Although, however, they had thus married for pique, and though each had brought to the union nothing save a remnant of unfortunate love for somebody else, although they quarrelled with each other continually, they got along together not much worse than two-thirds of the married people whose union has been the result of passionate attachment.
All were waiting for the after-dinner coffee, which the mistress of the mansion, in dread of spots, never allowed to be served in the drawing-room, except on state occasions. Its appearance was unpardonably delayed to-day, and the famous Erlach Court sociability was beginning to degenerate into yawning ennui.

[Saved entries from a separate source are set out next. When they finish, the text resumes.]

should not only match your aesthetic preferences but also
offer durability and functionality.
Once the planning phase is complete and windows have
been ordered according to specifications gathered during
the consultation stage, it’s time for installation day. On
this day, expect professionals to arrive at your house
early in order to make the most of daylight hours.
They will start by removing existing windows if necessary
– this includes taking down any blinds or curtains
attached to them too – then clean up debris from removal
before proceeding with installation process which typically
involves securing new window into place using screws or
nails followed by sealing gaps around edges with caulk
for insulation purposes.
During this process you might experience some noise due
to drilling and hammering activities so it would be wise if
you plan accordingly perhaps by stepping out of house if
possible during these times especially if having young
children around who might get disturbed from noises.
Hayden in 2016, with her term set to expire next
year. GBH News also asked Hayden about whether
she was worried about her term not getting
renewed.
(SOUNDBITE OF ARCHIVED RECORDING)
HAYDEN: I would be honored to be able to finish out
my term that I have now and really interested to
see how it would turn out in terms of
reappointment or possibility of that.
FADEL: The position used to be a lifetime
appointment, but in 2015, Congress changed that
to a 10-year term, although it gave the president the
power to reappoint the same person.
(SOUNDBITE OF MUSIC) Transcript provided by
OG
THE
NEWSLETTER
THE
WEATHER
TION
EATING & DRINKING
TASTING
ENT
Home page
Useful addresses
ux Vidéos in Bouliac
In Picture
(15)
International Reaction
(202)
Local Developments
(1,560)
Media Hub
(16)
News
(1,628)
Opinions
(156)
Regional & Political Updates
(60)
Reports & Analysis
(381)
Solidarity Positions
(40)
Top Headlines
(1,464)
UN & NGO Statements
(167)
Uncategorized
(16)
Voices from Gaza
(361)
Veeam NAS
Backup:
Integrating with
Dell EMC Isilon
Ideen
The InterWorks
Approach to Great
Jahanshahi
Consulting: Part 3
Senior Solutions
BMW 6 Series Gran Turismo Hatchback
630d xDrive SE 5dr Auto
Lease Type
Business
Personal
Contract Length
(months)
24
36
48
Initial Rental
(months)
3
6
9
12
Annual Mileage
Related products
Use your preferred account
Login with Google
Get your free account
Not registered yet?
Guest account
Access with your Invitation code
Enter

With the exception of Baron Rohritz, who had been occupied the entire time in gazing with half-closed eyes into the clouds of blue smoke from his cigar, all present had done their best to enliven the prevailing mood: the general had told anecdotes from the 'Fliegende Blätter,' Freddy had succeeded in producing a particularly charming noise by running a wet forefinger around the rims of various wineglasses, Fräulein Stasy had suggested a poetic comparison between dry storms and the tearless anguish of a stricken heart, and the married pair had squabbled with special earnestness about the most diverse matters, first about the potato-rot, then about a problematical constitution for Poland; and yet the conversation had failed to become fluent.